One could think of Gasparini’s work in the grand tradition of street photography. There are elements to the work that remind one of Cartier-Bresson, a certain adage to decisiveness that artists like Garry Winogrand also exemplified. He also had deep ties to Paul Strand, whose work in both Italy and Mexico make sense to Gasparini’s work. His humanitarian concerns and his critique of power, both global and local, make the work seethe with a necessity that is absent in many of his peer’s work in other countries such as America where the focus on street imagery is more playful, relaxed, and largely ignores the political landscape in which the aforementioned images within images reside.

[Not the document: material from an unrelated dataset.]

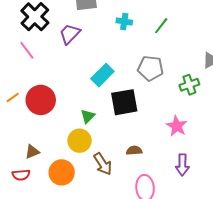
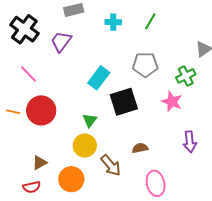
pink line: (27, 50) -> (28, 74), moved
orange line: (13, 98) -> (13, 112), turned 56
pink star: (177, 126) -> (172, 102), moved
purple arrow: (182, 165) -> (190, 142), moved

Landscapes like Los Angles and Times Square in New York often hint at a landscape dominated by consumerism but are rarely juxtaposed by the countervailing measures of poverty directly against the larger social framework American street photographers concerned themselves with. In Gasparini’s work, he deftly works images of excess found on billboards and shop placard advertising into his work to outline and showcase the people who are the direct subject of his work. This critique of power is complex, relentless, and informs the larger political climate in which Gasparini works to great success. The photographer’s penchant for formal devices also illuminates the craft of the medium which, in the case of his contemporaries can often override social concern. Gasparini in essence is a rounded image-maker exploring the effective impact of formalism within the larger discussions concerning the hard realities of economically sanctioned and often impoverished socialist countries.
Throughout the book, which is exceptionally designed and full of information and texts regarding Gasparini’s career, one is left with the understanding of a compassionate and gifted image-maker whose concerns, though photographic, are exceptionally adept at conveying political and social uncertainty. There is a deep and caring reserve for the people of Cuba and South America that cannot be denied in the book. If ever a concerned photographer, Gasparini is certainly cut from the cloth of preserve and nurture. I highly recommend this book for the in-depth investigation of a single artist. I find the slew of Editorial Rm and Fundación MAPFRE collaborations of an exceptional order. I have benefitted greatly from the books they publish in conjunction with the latter’s exhibitions and highly recommend them on principle.